[[ Exercise materials open ]]

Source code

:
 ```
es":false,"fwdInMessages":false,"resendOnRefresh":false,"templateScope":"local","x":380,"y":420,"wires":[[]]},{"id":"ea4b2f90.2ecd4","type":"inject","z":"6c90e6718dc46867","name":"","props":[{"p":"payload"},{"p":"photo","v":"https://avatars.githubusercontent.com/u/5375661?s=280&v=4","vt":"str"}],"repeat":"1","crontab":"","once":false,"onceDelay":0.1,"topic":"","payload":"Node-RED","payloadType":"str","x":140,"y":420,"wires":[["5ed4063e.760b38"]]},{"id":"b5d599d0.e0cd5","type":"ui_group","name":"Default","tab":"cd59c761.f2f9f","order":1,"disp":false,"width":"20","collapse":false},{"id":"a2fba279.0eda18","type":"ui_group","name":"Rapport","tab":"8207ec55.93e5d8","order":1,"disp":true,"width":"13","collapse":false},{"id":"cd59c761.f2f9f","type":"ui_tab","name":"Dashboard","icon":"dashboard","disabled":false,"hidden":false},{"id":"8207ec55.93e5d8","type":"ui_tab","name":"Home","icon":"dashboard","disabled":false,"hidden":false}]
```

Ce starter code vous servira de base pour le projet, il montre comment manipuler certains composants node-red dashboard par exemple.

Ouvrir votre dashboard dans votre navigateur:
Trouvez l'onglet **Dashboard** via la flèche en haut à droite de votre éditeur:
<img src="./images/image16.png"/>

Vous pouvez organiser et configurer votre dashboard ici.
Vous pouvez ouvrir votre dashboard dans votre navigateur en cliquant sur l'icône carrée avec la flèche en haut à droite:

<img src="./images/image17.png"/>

[[ Exercise materials closed ]]

Exercise aim:
Extract every record and return it verbatim.

Exercise response:
Source code

:
 ```
es":false,"fwdInMessages":false,"resendOnRefresh":false,"templateScope":"local","x":380,"y":420,"wires":[[]]},{"id":"ea4b2f90.2ecd4","type":"inject","z":"6c90e6718dc46867","name":"","props":[{"p":"payload"},{"p":"photo","v":"https://avatars.githubusercontent.com/u/5375661?s=280&v=4","vt":"str"}],"repeat":"1","crontab":"","once":false,"onceDelay":0.1,"topic":"","payload":"Node-RED","payloadType":"str","x":140,"y":420,"wires":[["5ed4063e.760b38"]]},{"id":"b5d599d0.e0cd5","type":"ui_group","name":"Default","tab":"cd59c761.f2f9f","order":1,"disp":false,"width":"20","collapse":false},{"id":"a2fba279.0eda18","type":"ui_group","name":"Rapport","tab":"8207ec55.93e5d8","order":1,"disp":true,"width":"13","collapse":false},{"id":"cd59c761.f2f9f","type":"ui_tab","name":"Dashboard","icon":"dashboard","disabled":false,"hidden":false},{"id":"8207ec55.93e5d8","type":"ui_tab","name":"Home","icon":"dashboard","disabled":false,"hidden":false}]
```

Ce starter code vous servira de base pour le projet, il montre comment manipuler certains composants node-red dashboard par exemple.

Ouvrir votre dashboard dans votre navigateur:
Trouvez l'onglet **Dashboard** via la flèche en haut à droite de votre éditeur:
<img src="./images/image16.png"/>

Vous pouvez organiser et configurer votre dashboard ici.
Vous pouvez ouvrir votre dashboard dans votre navigateur en cliquant sur l'icône carrée avec la flèche en haut à droite:

<img src="./images/image17.png"/>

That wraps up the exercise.